[Records from a data source]
= Beginning of Section =

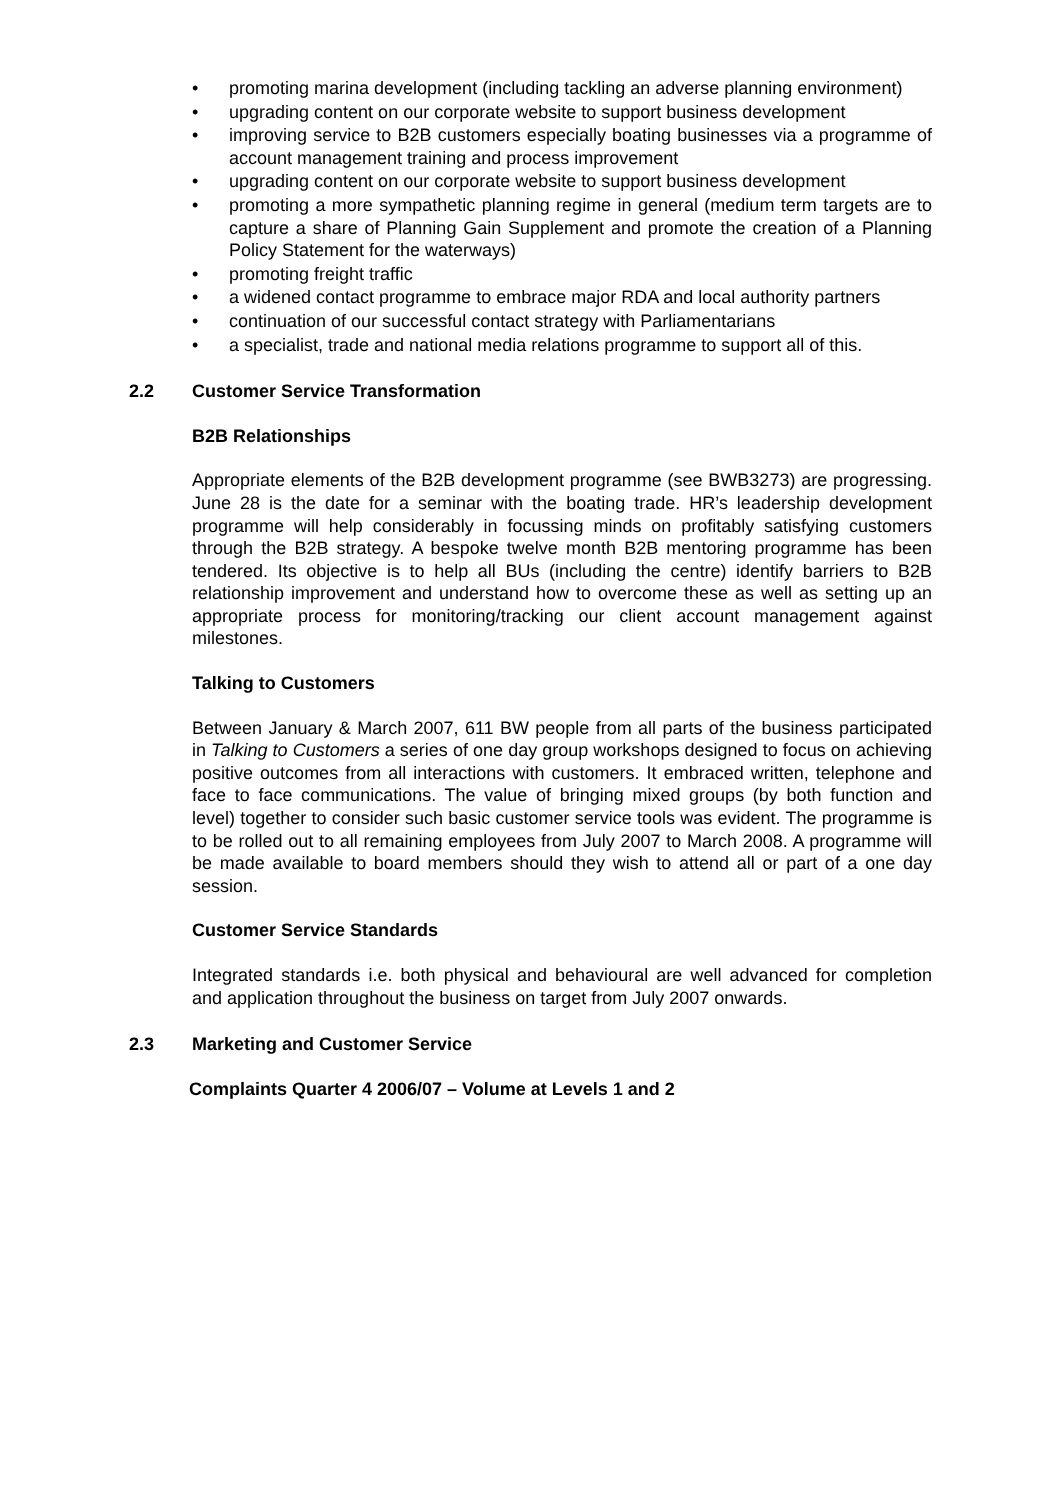• promoting marina development (including tackling an adverse planning environment)
• upgrading content on our corporate website to support business development
• improving service to B2B customers especially boating businesses via a programme of account management training and process improvement
• upgrading content on our corporate website to support business development
• promoting a more sympathetic planning regime in general (medium term targets are to capture a share of Planning Gain Supplement and promote the creation of a Planning Policy Statement for the waterways)
• promoting freight traffic
• a widened contact programme to embrace major RDA and local authority partners
• continuation of our successful contact strategy with Parliamentarians
• a specialist, trade and national media relations programme to support all of this.
2.2 Customer Service Transformation
B2B Relationships
Appropriate elements of the B2B development programme (see BWB3273) are progressing. June 28 is the date for a seminar with the boating trade. HR’s leadership development programme will help considerably in focussing minds on profitably satisfying customers through the B2B strategy. A bespoke twelve month B2B mentoring programme has been tendered. Its objective is to help all BUs (including the centre) identify barriers to B2B relationship improvement and understand how to overcome these as well as setting up an appropriate process for monitoring/tracking our client account management against milestones.
Talking to Customers
Between January & March 2007, 611 BW people from all parts of the business participated in Talking to Customers a series of one day group workshops designed to focus on achieving positive outcomes from all interactions with customers. It embraced written, telephone and face to face communications. The value of bringing mixed groups (by both function and level) together to consider such basic customer service tools was evident. The programme is to be rolled out to all remaining employees from July 2007 to March 2008. A programme will be made available to board members should they wish to attend all or part of a one day session.
Customer Service Standards
Integrated standards i.e. both physical and behavioural are well advanced for completion and application throughout the business on target from July 2007 onwards.
2.3 Marketing and Customer Service
Complaints Quarter 4 2006/07 – Volume at Levels 1 and 2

= End of Section =

Problem details
Pictures excluded, repeat the records exactly from their opening line through the line containing "B2B Relationships".

Output for this task
• promoting marina development (including tackling an adverse planning environment)
• upgrading content on our corporate website to support business development
• improving service to B2B customers especially boating businesses via a programme of account management training and process improvement
• upgrading content on our corporate website to support business development
• promoting a more sympathetic planning regime in general (medium term targets are to capture a share of Planning Gain Supplement and promote the creation of a Planning Policy Statement for the waterways)
• promoting freight traffic
• a widened contact programme to embrace major RDA and local authority partners
• continuation of our successful contact strategy with Parliamentarians
• a specialist, trade and national media relations programme to support all of this.
2.2 Customer Service Transformation
B2B Relationships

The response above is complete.